= Your assignment =
Render the stretch of the entries from the line that contains "[Sources][uno-core-sources]" through the line that contains "[uno-codegen-sources]: https://github.com/nventive/Uno.CodeGen" as a JSON list of strings, one string per line, omitting blank lines.

-------- Provided material --------

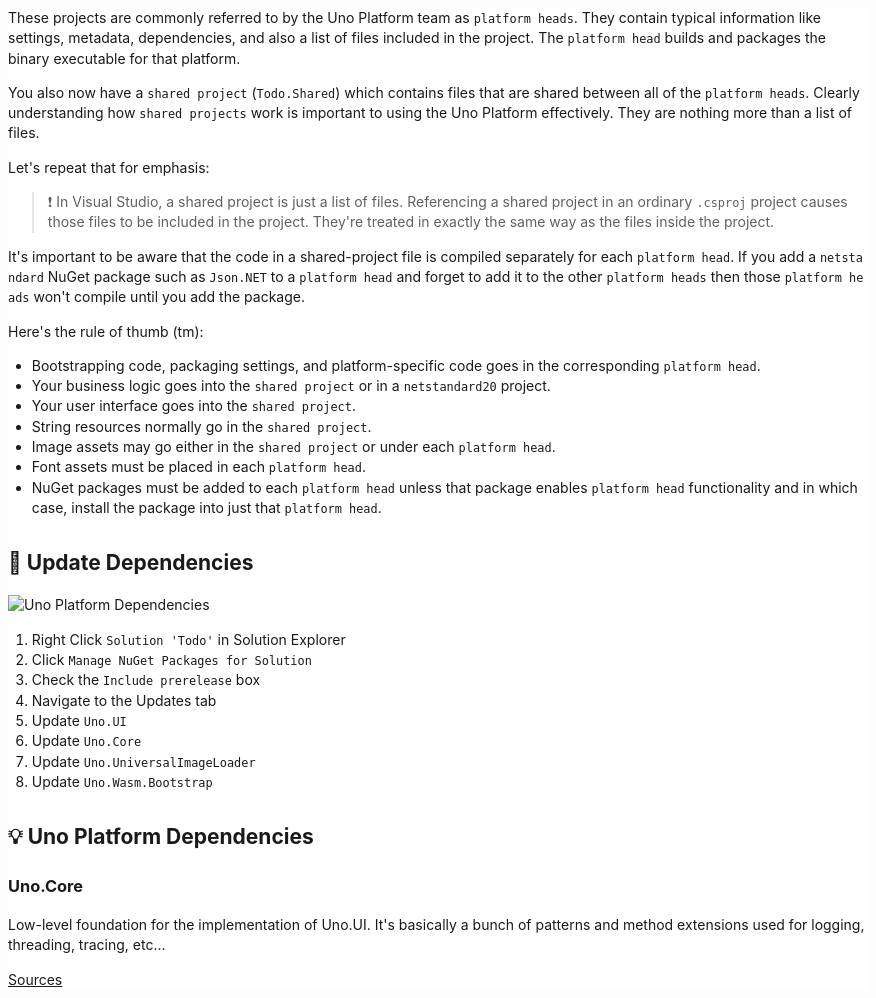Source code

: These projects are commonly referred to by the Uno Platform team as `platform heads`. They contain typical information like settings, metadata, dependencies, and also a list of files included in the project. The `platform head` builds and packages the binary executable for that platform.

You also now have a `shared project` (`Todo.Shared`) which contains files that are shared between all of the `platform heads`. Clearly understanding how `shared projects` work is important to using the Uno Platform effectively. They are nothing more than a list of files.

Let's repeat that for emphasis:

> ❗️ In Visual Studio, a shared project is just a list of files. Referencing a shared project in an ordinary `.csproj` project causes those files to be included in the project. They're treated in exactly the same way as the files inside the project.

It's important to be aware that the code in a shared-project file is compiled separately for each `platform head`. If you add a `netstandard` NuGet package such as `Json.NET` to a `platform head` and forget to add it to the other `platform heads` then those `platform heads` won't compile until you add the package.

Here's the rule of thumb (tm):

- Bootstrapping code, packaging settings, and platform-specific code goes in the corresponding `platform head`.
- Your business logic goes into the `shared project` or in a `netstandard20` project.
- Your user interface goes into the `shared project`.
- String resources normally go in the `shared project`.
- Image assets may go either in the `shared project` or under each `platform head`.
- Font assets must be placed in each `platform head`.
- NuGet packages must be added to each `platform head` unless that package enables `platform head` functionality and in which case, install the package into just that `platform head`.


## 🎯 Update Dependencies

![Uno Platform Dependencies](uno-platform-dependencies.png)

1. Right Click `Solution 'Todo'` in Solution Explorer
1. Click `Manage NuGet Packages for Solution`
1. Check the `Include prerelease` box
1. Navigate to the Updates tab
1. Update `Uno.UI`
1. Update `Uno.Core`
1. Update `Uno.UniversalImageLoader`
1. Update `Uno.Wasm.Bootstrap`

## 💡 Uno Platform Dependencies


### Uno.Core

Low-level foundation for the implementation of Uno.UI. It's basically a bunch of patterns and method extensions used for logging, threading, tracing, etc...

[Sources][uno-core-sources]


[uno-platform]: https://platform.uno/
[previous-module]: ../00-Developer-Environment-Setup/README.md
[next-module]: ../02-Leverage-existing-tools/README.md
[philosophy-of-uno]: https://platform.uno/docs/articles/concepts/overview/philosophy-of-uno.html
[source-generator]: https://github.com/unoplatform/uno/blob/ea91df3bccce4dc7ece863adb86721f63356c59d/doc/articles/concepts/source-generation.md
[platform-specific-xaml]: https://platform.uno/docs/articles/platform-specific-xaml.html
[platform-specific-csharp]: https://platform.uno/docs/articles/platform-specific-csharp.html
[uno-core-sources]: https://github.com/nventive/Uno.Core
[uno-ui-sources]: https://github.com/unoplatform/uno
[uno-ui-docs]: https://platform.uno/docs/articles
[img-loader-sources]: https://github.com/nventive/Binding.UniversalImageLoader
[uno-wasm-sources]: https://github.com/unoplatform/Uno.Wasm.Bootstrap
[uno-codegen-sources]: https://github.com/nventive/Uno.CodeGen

--------
-------- Provided material --------

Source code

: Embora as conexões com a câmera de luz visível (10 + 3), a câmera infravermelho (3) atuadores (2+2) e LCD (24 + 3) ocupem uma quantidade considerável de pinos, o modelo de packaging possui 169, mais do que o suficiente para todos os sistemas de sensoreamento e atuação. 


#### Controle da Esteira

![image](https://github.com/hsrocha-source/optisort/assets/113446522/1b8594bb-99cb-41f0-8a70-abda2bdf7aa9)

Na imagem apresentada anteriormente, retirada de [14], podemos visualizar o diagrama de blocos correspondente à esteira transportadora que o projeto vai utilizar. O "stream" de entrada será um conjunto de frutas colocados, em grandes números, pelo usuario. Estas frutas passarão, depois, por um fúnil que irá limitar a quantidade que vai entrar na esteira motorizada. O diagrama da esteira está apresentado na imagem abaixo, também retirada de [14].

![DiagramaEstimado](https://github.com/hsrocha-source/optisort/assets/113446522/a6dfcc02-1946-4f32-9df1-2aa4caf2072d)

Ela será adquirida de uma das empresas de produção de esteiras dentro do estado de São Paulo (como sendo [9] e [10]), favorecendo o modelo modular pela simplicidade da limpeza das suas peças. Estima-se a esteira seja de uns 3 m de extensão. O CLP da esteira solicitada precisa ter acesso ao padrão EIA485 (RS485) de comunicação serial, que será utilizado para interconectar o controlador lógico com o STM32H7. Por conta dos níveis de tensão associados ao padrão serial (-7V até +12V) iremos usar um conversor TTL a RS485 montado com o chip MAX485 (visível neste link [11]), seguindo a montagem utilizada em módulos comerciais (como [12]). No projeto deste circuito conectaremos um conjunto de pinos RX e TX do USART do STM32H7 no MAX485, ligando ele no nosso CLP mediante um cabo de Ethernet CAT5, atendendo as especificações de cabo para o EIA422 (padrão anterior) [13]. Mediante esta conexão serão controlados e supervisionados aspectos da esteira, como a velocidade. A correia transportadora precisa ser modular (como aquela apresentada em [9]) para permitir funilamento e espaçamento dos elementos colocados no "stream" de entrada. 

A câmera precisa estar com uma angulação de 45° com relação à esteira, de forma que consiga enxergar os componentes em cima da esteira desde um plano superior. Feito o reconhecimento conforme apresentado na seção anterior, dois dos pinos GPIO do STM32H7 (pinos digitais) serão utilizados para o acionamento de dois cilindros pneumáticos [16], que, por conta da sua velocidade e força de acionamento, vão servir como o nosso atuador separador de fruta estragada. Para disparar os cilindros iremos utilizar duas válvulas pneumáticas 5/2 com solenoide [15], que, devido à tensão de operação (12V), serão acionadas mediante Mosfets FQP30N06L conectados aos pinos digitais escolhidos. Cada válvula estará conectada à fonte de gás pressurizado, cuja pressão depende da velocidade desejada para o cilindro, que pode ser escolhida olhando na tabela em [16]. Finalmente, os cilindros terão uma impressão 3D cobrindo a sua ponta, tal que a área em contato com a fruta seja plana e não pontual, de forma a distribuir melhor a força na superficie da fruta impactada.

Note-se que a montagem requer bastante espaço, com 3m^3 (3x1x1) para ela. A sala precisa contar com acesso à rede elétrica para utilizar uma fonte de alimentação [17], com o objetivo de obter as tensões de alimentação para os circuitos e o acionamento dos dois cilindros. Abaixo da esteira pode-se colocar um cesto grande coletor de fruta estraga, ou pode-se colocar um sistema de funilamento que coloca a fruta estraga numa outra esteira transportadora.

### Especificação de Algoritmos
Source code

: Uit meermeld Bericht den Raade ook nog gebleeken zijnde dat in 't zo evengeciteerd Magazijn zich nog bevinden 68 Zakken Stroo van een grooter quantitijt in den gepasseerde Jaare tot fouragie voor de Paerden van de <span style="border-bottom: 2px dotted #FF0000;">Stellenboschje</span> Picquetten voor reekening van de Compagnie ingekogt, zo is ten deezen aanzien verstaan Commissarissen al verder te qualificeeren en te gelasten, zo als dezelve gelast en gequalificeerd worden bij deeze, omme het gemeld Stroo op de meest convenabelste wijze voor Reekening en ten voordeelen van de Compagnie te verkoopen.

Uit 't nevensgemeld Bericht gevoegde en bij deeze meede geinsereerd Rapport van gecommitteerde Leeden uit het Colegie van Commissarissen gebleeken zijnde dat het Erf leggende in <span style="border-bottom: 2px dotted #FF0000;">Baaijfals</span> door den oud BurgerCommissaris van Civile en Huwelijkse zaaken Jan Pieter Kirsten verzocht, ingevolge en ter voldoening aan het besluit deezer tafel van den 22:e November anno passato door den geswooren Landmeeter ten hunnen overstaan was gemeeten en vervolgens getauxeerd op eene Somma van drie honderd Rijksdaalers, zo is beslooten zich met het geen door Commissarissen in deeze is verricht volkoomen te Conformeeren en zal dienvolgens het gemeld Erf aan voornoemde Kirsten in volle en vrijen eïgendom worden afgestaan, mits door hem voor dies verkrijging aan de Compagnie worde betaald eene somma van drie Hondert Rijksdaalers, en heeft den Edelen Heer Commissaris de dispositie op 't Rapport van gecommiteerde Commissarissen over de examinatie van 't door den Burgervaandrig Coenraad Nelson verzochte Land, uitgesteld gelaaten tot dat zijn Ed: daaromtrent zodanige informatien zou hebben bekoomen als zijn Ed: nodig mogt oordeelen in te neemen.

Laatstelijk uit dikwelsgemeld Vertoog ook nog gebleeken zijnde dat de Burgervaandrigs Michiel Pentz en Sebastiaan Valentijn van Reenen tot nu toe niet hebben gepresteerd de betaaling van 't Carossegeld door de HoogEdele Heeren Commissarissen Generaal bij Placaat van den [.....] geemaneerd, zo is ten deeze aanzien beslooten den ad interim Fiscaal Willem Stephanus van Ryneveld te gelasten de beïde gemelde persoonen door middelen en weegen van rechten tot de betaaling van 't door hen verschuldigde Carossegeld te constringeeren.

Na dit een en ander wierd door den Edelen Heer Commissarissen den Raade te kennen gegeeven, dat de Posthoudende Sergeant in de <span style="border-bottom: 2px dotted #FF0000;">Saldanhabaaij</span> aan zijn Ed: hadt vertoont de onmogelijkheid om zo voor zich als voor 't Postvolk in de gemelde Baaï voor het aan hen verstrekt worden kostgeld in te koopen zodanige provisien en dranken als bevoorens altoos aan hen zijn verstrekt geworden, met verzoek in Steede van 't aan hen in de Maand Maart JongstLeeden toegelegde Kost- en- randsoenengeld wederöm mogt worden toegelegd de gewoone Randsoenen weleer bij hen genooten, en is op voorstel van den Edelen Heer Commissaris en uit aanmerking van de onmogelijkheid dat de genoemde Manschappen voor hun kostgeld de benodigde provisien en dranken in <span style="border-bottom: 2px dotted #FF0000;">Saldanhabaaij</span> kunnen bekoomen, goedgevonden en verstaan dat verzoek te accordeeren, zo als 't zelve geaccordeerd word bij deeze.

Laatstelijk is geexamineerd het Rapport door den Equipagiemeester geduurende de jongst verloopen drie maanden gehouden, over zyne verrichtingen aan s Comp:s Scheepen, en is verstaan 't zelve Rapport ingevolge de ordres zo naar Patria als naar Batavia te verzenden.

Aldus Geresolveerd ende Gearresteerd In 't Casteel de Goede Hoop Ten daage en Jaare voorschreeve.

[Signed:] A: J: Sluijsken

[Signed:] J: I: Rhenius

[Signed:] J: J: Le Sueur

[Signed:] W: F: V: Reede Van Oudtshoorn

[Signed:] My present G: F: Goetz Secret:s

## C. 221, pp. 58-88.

--------

= Problem solution =
[
  "[Sources][uno-core-sources]",
  "[uno-platform]: https://platform.uno/",
  "[previous-module]: ../00-Developer-Environment-Setup/README.md",
  "[next-module]: ../02-Leverage-existing-tools/README.md",
  "[philosophy-of-uno]: https://platform.uno/docs/articles/concepts/overview/philosophy-of-uno.html",
  "[source-generator]: https://github.com/unoplatform/uno/blob/ea91df3bccce4dc7ece863adb86721f63356c59d/doc/articles/concepts/source-generation.md",
  "[platform-specific-xaml]: https://platform.uno/docs/articles/platform-specific-xaml.html",
  "[platform-specific-csharp]: https://platform.uno/docs/articles/platform-specific-csharp.html",
  "[uno-core-sources]: https://github.com/nventive/Uno.Core",
  "[uno-ui-sources]: https://github.com/unoplatform/uno",
  "[uno-ui-docs]: https://platform.uno/docs/articles",
  "[img-loader-sources]: https://github.com/nventive/Binding.UniversalImageLoader",
  "[uno-wasm-sources]: https://github.com/unoplatform/Uno.Wasm.Bootstrap",
  "[uno-codegen-sources]: https://github.com/nventive/Uno.CodeGen"
]